Time trends in waitlist mortality hazard among organ waitlist candidates

Geographic Variability

The hazard of waitlist mortality among kidney candidates in the New York City DSA was 2.52 times higher after the COVID-19 national emergency declaration than before, even after accounting for the higher hazard of waitlist mortality in the United States (Figure 3). Similarly, waitlist mortality was higher among kidney candidates after than before COVID-19 in New Jersey (aHR, 1.84) and Michigan (aHR, 1.56). Differences across DSAs in waitlist mortality for liver transplant candidates were notably smaller. The largest difference after, compared with before, COVID-19 occurred in DSAs serving primarily Milwaukee, Wisconsin (aHR, 1.11) and Hartford, Connecticut (aHR, 1.10). Models for lung, heart, and pancreas candidates were not estimated due to an insufficient number of deaths after March 13, 2020 (Supplemental File 2).

Figure 3.

Geographic variation in waitlist mortality hazard for kidney transplant across the United States after COVID-19 compared to before [Color figure can be viewed at]

Demographic Variability

Only kidney and liver transplants had a sufficient number of deaths on the waiting list after COVID-19 to estimate differences in waitlist mortality across candidate subgroups.
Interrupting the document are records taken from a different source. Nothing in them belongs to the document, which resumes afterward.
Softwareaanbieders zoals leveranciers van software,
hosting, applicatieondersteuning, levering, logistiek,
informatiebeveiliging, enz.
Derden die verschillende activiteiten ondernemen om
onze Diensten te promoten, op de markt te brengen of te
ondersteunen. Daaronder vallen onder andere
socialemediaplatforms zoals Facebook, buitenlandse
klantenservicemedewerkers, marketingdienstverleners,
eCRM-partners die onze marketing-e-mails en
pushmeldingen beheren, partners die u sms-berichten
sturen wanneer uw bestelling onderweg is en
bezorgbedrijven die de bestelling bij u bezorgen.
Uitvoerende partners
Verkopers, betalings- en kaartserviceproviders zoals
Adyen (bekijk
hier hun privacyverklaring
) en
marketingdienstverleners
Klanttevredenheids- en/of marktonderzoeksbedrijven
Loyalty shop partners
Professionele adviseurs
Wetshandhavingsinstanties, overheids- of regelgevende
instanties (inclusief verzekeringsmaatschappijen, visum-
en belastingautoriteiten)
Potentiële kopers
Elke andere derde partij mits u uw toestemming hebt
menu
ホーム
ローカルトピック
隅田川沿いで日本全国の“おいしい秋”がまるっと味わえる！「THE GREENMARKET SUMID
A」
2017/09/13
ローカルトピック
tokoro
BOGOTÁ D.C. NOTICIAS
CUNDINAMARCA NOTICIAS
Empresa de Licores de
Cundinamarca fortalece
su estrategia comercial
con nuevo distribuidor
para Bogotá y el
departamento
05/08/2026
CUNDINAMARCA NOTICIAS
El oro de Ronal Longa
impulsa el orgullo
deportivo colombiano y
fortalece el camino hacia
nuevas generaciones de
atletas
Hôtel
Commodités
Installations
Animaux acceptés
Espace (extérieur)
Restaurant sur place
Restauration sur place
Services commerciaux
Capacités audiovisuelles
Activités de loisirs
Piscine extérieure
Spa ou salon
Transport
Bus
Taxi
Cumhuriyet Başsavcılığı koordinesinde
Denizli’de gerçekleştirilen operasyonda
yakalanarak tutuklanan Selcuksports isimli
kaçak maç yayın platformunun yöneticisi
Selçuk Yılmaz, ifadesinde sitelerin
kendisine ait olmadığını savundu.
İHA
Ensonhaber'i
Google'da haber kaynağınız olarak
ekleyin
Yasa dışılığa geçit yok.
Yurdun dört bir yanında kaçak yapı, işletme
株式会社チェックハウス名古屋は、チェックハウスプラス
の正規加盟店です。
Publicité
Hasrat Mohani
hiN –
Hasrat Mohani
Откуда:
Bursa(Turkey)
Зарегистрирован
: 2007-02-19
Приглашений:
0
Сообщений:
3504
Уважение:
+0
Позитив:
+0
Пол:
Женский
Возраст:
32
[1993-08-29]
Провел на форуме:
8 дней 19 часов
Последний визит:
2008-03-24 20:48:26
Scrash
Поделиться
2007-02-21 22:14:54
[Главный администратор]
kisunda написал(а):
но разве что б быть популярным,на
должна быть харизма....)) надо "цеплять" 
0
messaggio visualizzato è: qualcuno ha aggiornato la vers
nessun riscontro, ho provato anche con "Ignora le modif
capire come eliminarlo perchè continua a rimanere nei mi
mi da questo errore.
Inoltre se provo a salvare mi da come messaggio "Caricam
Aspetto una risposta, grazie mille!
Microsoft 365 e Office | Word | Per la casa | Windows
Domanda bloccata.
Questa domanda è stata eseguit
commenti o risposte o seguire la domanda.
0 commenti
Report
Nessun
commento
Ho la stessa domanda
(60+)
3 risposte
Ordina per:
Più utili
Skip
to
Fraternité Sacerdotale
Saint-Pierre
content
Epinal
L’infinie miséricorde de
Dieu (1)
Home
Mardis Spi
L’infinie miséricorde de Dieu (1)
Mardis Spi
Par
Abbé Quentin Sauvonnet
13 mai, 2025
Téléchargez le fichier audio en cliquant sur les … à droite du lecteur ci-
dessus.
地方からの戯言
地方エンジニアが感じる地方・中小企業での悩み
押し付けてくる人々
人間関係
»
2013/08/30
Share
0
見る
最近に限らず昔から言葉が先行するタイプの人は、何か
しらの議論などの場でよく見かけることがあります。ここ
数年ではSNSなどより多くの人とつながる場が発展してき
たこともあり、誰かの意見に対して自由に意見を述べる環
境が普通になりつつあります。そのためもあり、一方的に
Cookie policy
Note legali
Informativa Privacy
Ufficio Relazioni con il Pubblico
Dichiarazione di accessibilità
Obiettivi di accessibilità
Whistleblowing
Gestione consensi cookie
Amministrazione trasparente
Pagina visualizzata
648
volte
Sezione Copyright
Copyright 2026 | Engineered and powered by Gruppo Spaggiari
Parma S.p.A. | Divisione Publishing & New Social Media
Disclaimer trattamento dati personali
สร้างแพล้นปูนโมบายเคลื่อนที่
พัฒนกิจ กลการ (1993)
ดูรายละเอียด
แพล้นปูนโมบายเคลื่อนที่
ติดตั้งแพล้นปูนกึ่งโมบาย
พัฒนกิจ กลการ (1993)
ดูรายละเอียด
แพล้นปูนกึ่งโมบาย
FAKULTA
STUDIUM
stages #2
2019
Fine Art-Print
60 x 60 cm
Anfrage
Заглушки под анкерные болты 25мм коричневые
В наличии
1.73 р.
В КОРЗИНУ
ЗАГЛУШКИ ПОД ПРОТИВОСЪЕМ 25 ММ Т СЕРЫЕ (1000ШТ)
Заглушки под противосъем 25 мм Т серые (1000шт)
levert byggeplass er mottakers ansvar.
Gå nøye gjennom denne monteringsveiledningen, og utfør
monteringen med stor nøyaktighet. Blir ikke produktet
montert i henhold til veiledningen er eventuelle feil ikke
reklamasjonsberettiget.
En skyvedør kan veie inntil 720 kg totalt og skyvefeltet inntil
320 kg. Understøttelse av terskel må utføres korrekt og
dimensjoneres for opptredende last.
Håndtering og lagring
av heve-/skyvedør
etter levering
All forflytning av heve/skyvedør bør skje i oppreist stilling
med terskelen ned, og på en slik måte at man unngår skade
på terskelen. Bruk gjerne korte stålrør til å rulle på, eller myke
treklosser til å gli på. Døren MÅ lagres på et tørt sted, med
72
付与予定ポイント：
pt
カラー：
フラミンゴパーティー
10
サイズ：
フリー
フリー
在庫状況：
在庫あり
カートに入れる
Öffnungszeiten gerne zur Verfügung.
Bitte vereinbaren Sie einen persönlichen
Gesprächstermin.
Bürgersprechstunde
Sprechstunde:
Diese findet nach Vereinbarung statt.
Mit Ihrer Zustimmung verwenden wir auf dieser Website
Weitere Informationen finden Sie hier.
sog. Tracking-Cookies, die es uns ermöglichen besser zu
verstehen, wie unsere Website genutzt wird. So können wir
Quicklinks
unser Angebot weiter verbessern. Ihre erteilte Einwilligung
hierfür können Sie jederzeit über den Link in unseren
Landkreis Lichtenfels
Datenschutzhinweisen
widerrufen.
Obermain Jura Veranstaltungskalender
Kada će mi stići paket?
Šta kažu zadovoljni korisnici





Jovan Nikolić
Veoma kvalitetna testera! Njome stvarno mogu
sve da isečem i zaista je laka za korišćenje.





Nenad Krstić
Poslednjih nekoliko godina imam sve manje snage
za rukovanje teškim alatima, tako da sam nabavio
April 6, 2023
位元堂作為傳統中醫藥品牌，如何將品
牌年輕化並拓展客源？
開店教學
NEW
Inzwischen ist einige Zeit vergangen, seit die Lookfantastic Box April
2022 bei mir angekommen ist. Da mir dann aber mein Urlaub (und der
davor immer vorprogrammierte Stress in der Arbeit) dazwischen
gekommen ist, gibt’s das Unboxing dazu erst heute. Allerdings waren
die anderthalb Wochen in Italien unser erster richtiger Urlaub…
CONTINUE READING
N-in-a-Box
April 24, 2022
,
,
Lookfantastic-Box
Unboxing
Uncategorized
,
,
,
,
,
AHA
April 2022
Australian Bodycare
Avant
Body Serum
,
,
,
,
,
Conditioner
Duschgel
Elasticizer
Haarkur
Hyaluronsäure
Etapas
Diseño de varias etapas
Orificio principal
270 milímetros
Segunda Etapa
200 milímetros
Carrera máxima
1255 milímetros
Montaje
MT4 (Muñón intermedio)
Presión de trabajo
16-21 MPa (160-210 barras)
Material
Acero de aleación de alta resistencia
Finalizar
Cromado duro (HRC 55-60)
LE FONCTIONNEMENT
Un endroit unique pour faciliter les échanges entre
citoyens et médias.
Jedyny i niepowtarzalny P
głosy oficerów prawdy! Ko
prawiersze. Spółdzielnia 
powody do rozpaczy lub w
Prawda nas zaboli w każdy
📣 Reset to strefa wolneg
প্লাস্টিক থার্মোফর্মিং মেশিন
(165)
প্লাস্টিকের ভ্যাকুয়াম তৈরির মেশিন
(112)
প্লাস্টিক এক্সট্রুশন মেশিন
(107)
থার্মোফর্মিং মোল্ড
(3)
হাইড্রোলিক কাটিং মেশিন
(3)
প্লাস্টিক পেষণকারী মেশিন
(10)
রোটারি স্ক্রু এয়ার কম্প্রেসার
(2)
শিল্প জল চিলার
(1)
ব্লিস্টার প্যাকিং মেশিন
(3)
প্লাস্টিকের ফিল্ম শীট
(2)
African American kidney waitlist candidates were the only subgroup with early signs of higher waitlist mortality rates after than before COVID-19 (aHR, 1.41; 95% CI, 1.07–1.86, compared with White candidates, Table 1). Liver candidates had dramatically higher waitlist mortality rates at higher MELD scores prior to COVID; this trend remained but was notably attenuated after the emergence of COVID-19 (Table 1). However, the confidence intervals for many subgroups, especially among liver transplant candidates, were notably wide, indicating relatively imprecise estimates.